Beliau menambahkan bahwa di hadapan terorisme imperialisme dan Zionis, bahkan perilaku tidak manusiawi Nazi dalam sejarah terlihat kurang signifikan. Holocaust, meskipun ada beberapa protes, tercatat dalam halaman sejarah, namun apa yang terjadi hari ini di Gaza, Lebanon, dan Suriah, dengan dokumen-dokumen yang hidup, bukan hanya tamparan keras pada wajah perdamaian global, tetapi juga awal dari permainan baru yang bernama "dewan perdamaian".

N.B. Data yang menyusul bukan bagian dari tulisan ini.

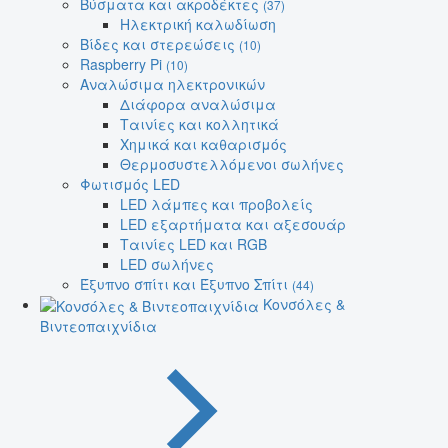
Βύσματα και ακροδέκτες
(37)
Ηλεκτρική καλωδίωση
Βίδες και στερεώσεις
(10)
Raspberry Pi
(10)
Αναλώσιμα ηλεκτρονικών
Διάφορα αναλώσιμα
Ταινίες και κολλητικά
Χημικά και καθαρισμός
Θερμοσυστελλόμενοι σωλήνες
Φωτισμός LED
LED λάμπες και προβολείς
LED εξαρτήματα και αξεσουάρ
Ταινίες LED και RGB
LED σωλήνες
Έξυπνο σπίτι και Έξυπνο Σπίτι
(44)
Κονσόλες &
Βιντεοπαιχνίδια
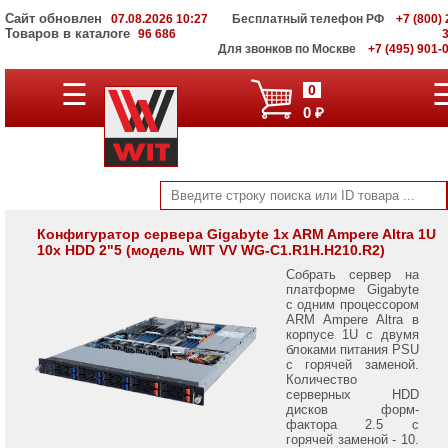
Сайт обновлен
07.08.2026 10:27
Бесплатный телефон РФ
+7 (800) 
Товаров в каталоге
96 686
Для звонков по Москве
+7 (495) 901-
Серверы
☰
0
Supermicro
0 ₽
на
Intel
Xeon
Scalable
3rd
Gen
Серверы
Конфигуратор сервера Gigabyte 1x ARM Ampere Altra 1U
10x HDD 2"5 (модель WIT VV WG-C1.R1H.H210.R2)
Supermicro
на
Собрать сервер на
AMD
платформе Gigabyte
EPYC
с одним процессором
7002/
ARM Ampere Altra в
корпусе 1U с двумя
7003
блоками питания PSU
с горячей заменой.
Серверы
Количество
Gigabyte
серверных HDD
на
дисков форм-
AMD
фактора 2.5 с
EPYC
горячей заменой - 10.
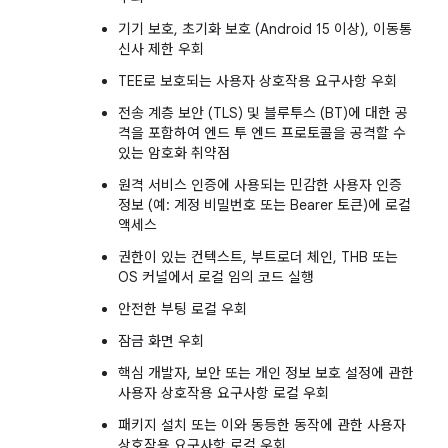
기기 보호, 초기화 보호 (Android 15 이상), 이동통
신사 제한 우회
TEE로 보호되는 사용자 상호작용 요구사항 우회
전송 계층 보안 (TLS) 및 블루투스 (BT)에 대한 공
격을 포함하여 엔드 투 엔드 프로토콜을 공격할 수
있는 암호화 취약점
원격 서비스 인증에 사용되는 민감한 사용자 인증
정보 (예: 계정 비밀번호 또는 Bearer 토큰)에 로컬
액세스
권한이 있는 컨텍스트, 부트로더 체인, THB 또는
OS 커널에서 로컬 임의 코드 실행
안전한 부팅 로컬 우회
잠금 화면 우회
핵심 개발자, 보안 또는 개인 정보 보호 설정에 관한
사용자 상호작용 요구사항 로컬 우회
패키지 설치 또는 이와 동등한 동작에 관한 사용자
상호작용 요구사항 로컬 우회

Ulama terkemuka Pakistan ini melanjutkan bahwa penyebutan Holocaust hanya terlihat dalam dokumen-dokumen sejarah, namun kehancuran dan kerusakan yang terjadi di Gaza, Yerusalem, Tepi Barat, Khan Yunus, Suriah, dan Lebanon, telah dilihat oleh dunia dengan mata sendiri. Laporan-laporan media global dan pawai-pawai jutaan orang untuk Gaza, adalah saksi dari kenyataan ini.

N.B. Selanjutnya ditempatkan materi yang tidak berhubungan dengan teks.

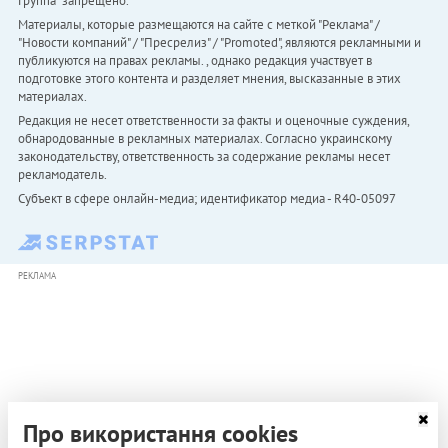
Группа" запрещено.
Материалы, которые размещаются на сайте с меткой "Реклама" /
"Новости компаний" / "Пресрелиз" / "Promoted", являются рекламными и
публикуются на правах рекламы. , однако редакция участвует в
подготовке этого контента и разделяет мнения, высказанные в этих
материалах.
Редакция не несет ответственности за факты и оценочные суждения,
обнародованные в рекламных материалах. Согласно украинскому
законодательству, ответственность за содержание рекламы несет
рекламодатель.
Субъект в сфере онлайн-медиа; идентификатор медиа - R40-05097
РЕКЛАМА
Про використання cookies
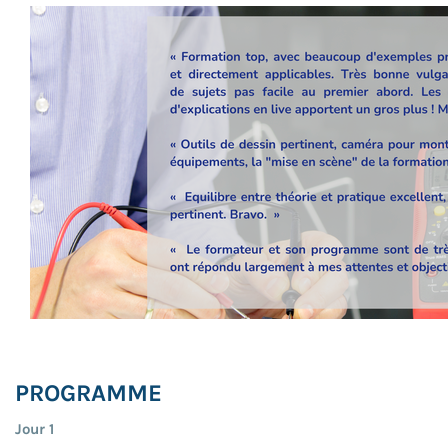
PROGRAMME
Jour 1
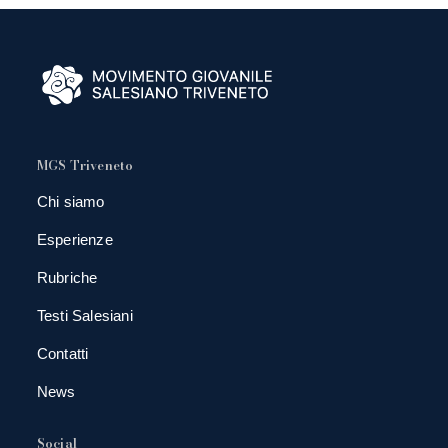
MGS Triveneto
Chi siamo
Esperienze
Rubriche
Testi Salesiani
Contatti
News
Social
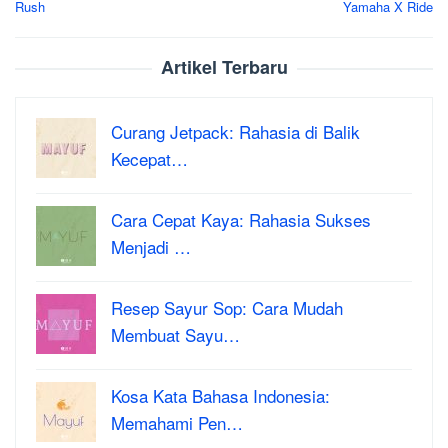
Rush
Yamaha X Ride
Artikel Terbaru
Curang Jetpack: Rahasia di Balik
Kecepat…
Cara Cepat Kaya: Rahasia Sukses
Menjadi …
Resep Sayur Sop: Cara Mudah
Membuat Sayu…
Kosa Kata Bahasa Indonesia:
Memahami Pen…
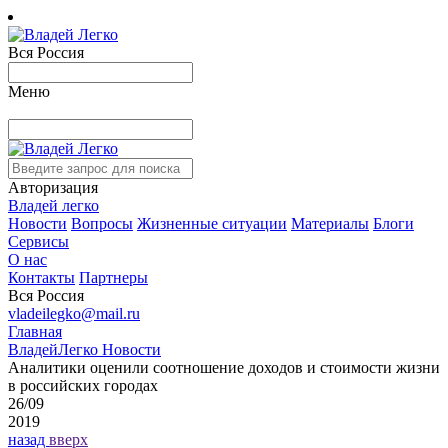
Вся Россия
Меню
Авторизация
Владей легко
Новости
Вопросы
Жизненные ситуации
Материалы
Блоги
Сервисы
О нас
Контакты
Партнеры
Вся Россия
vladeilegko@mail.ru
Главная
ВладейЛегко Новости
Аналитики оценили соотношение доходов и стоимости жизни
в российских городах
26/09
2019
назад
вверх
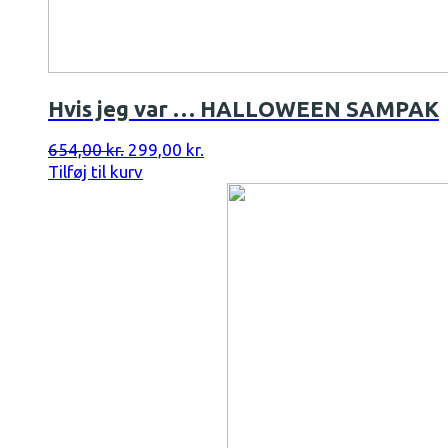
Hvis jeg var … HALLOWEEN SAMPAK
Den
Den
654,00
kr.
299,00
kr.
oprindelige
aktuelle
Tilføj til kurv
pris
pris
var:
er:
654,00 kr..
299,00 kr..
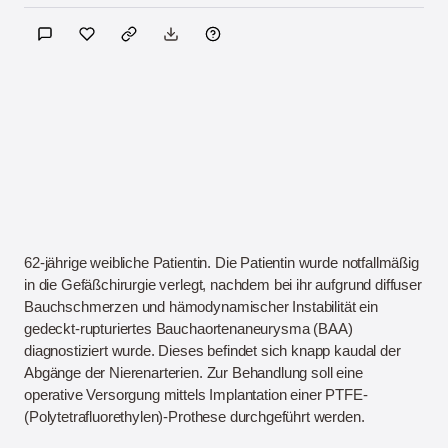
62-jährige weibliche Patientin. Die Patientin wurde notfallmäßig
in die Gefäßchirurgie verlegt, nachdem bei ihr aufgrund diffuser
Bauchschmerzen und hämodynamischer Instabilität ein
gedeckt-rupturiertes Bauchaortenaneurysma (BAA)
diagnostiziert wurde. Dieses befindet sich knapp kaudal der
Abgänge der Nierenarterien. Zur Behandlung soll eine
operative Versorgung mittels Implantation einer PTFE-
(Polytetrafluorethylen)-Prothese durchgeführt werden.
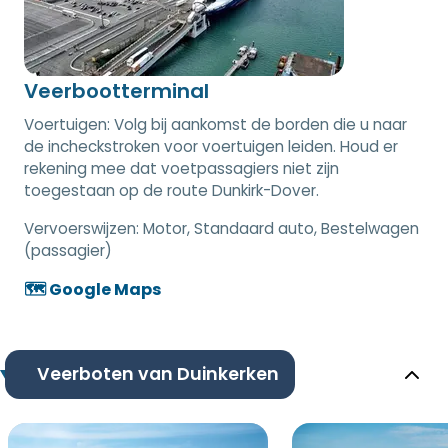
Veerbootterminal
Voertuigen: Volg bij aankomst de borden die u naar
de incheckstroken voor voertuigen leiden. Houd er
rekening mee dat voetpassagiers niet zijn
toegestaan op de route Dunkirk-Dover.
Vervoerswijzen:
Motor, Standaard auto, Bestelwagen
(passagier)
🗺️ Google Maps
Veerboten van Duinkerken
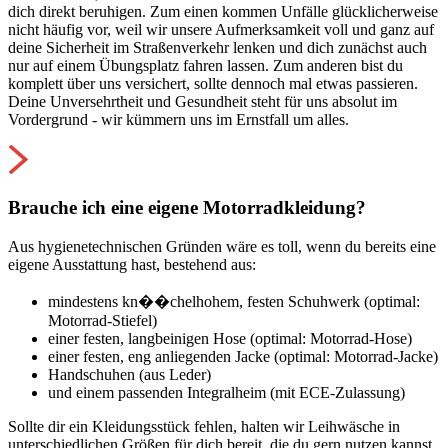
dich direkt beruhigen. Zum einen kommen Unfälle glücklicherweise
nicht häufig vor, weil wir unsere Aufmerksamkeit voll und ganz auf
deine Sicherheit im Straßenverkehr lenken und dich zunächst auch
nur auf einem Übungsplatz fahren lassen. Zum anderen bist du
komplett über uns versichert, sollte dennoch mal etwas passieren.
Deine Unversehrtheit und Gesundheit steht für uns absolut im
Vordergrund - wir kümmern uns im Ernstfall um alles.
Brauche ich eine eigene Motorradkleidung?
Aus hygienetechnischen Gründen wäre es toll, wenn du bereits eine
eigene Ausstattung hast, bestehend aus:
mindestens kn��chelhohem, festen Schuhwerk (optimal:
Motorrad-Stiefel)
einer festen, langbeinigen Hose (optimal: Motorrad-Hose)
einer festen, eng anliegenden Jacke (optimal: Motorrad-Jacke)
Handschuhen (aus Leder)
und einem passenden Integralheim (mit ECE-Zulassung)
Sollte dir ein Kleidungsstück fehlen, halten wir Leihwäsche in
unterschiedlichen Größen für dich bereit, die du gern nutzen kannst.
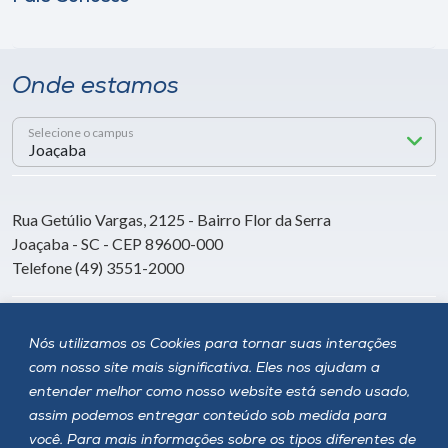
Onde estamos
Selecione o campus
Rua Getúlio Vargas, 2125 - Bairro Flor da Serra
Joaçaba - SC - CEP 89600-000
Telefone (49) 3551-2000
Siga a Unoesc
Nós utilizamos os Cookies para tornar suas interações
com nosso site mais significativa. Eles nos ajudam a
entender melhor como nosso website está sendo usado,
assim podemos entregar conteúdo sob medida para
você. Para mais informações sobre os tipos diferentes de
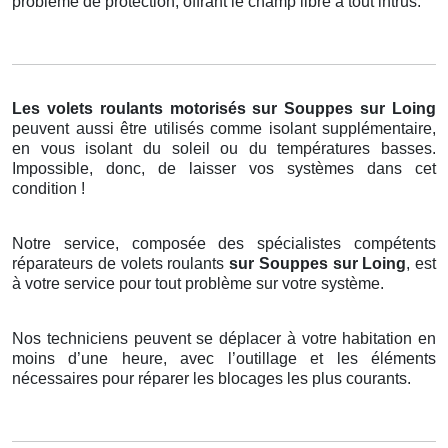
problème de protection, offrant le champ libre à tout intrus.
Les volets roulants motorisés
sur Souppes sur Loing
peuvent aussi être utilisés comme isolant supplémentaire,
en vous isolant du soleil ou du températures basses.
Impossible, donc, de laisser vos systèmes dans cet
condition !
Notre service, composée des spécialistes compétents
réparateurs de volets roulants
sur Souppes sur Loing
, est
à votre service pour tout problème sur votre système.
Nos techniciens peuvent se déplacer à votre habitation en
moins d’une heure, avec l’outillage et les éléments
nécessaires pour réparer les blocages les plus courants.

Beliau menekankan bahwa prinsip pertama adalah bahwa kezaliman, di mana pun terjadi, adalah kezaliman. Perilaku Nazi dalam sejarah digambarkan sebagai tidak manusiawi, namun tentang Holocaust juga terdapat pertanyaan-pertanyaan dan protes yang diajukan, dan dalam beberapa sumber, Holocaust disebut sebagai kebohongan dan propaganda. Namun, tidak hanya tindakan-tindakan itu tidak dikritik, bahkan hingga hari ini, terdapat batasan-batasan pada setiap referensi negatif terhadap Holocaust di tingkat global.

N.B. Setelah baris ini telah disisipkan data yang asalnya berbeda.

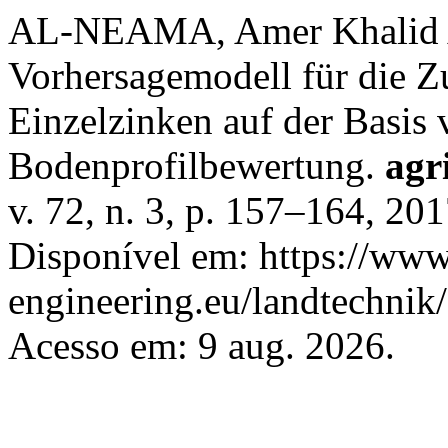
AL-NEAMA, Amer Khalid 
Vorhersagemodell für die Z
Einzelzinken auf der Basi
Bodenprofilbewertung.
agr
v. 72, n. 3, p. 157–164, 20
Disponível em: https://www.
engineering.eu/landtechnik
Acesso em: 9 aug. 2026.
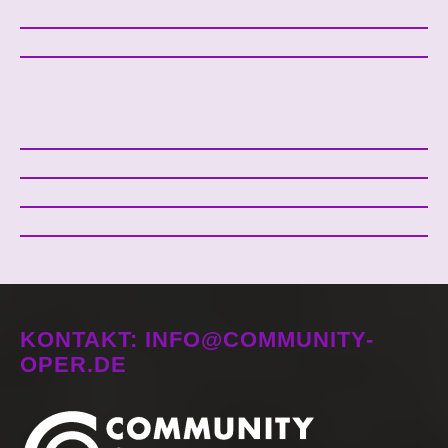
KONTAKT: INFO@COMMUNITY-
OPER.DE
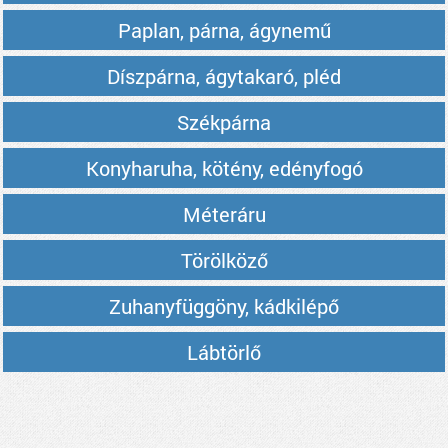
Paplan, párna, ágynemű
Díszpárna, ágytakaró, pléd
Székpárna
Konyharuha, kötény, edényfogó
Méteráru
Törölköző
Zuhanyfüggöny, kádkilépő
Lábtörlő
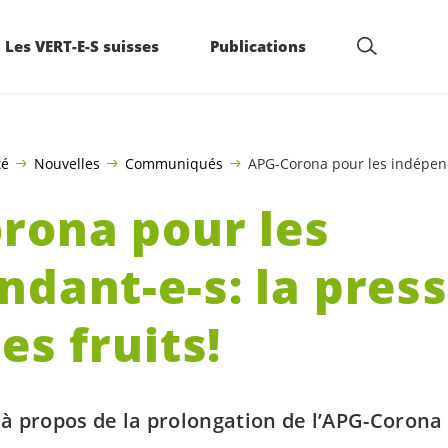
Les VERT-E-S suisses
Publications
té
Nouvelles
Communiqués
APG-Corona pour les indépenda
rona pour les
ndant-e-s
: la pres
es fruits!
à propos de la prolongation de l’APG-Corona 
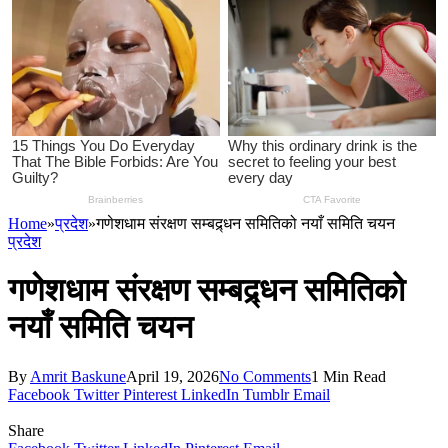
Home
»
प्रदेश
»
गणेशधाम संरक्षण सम्बद्र्धन समितिको नयाँ समिति चयन
प्रदेश
गणेशधाम संरक्षण सम्बद्र्धन समितिको
नयाँ समिति चयन
By
Amrit Baskune
April 19, 2026
No Comments
1 Min Read
Facebook
Twitter
Pinterest
LinkedIn
Tumblr
Email
Share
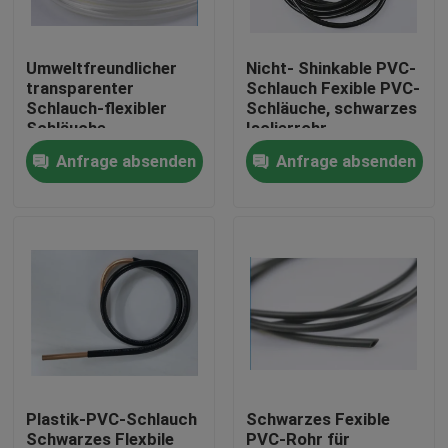
Fabrik-Ausflug
Umweltfreundlicher
Nicht- Shinkable PVC-
transparenter
Schlauch Fexible PVC-
Schlauch-flexibler
Schläuche, schwarzes
Qualitätskontrolle
Schläuche
Isolierrohr
Anfrage absenden
Anfrage absenden
Treten Sie mit uns in Verbindung
Fordern Sie ein Zitat
Flexibler PVC-Schläuche
durch Hitze schrumpfbares Rohr
Plastik-PVC-Schlauch
Schwarzes Fexible
Gewölbter flexible Schläuche
Schwarzes Flexbile
PVC-Rohr für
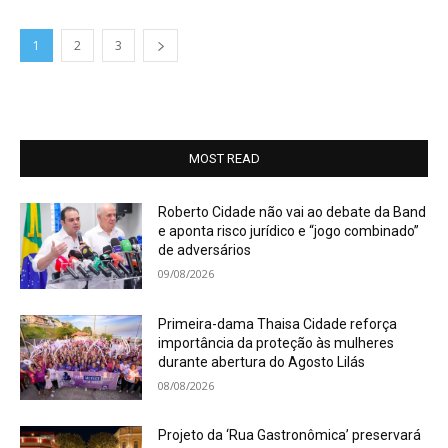
1
2
3
MOST READ
Roberto Cidade não vai ao debate da Band
e aponta risco jurídico e “jogo combinado”
de adversários
09/08/2026
Primeira-dama Thaisa Cidade reforça
importância da proteção às mulheres
durante abertura do Agosto Lilás
08/08/2026
Projeto da ‘Rua Gastronômica’ preservará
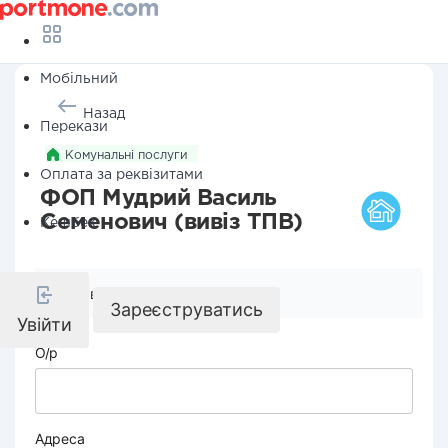
Мобільний
Назад
Перекази
Комунальні послуги
Оплата за реквізитами
ФОП Мудрий Василь
Семенович (вивіз ТПВ)
Кешбек
Реквізити компанії
Зареєструватись
Увійти
О/р
Адреса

Sementara itu, apa yang dilakukan oleh imperialisme dan Zionis di Gaza, Tepi Barat, Khan Yunus, Yerusalem, dan negara-negara tetangga Suriah dan Lebanon, adalah contoh dari kekejaman, kebrutalan, dan sifat setan yang tidak ada tandingannya dalam sejarah manusia.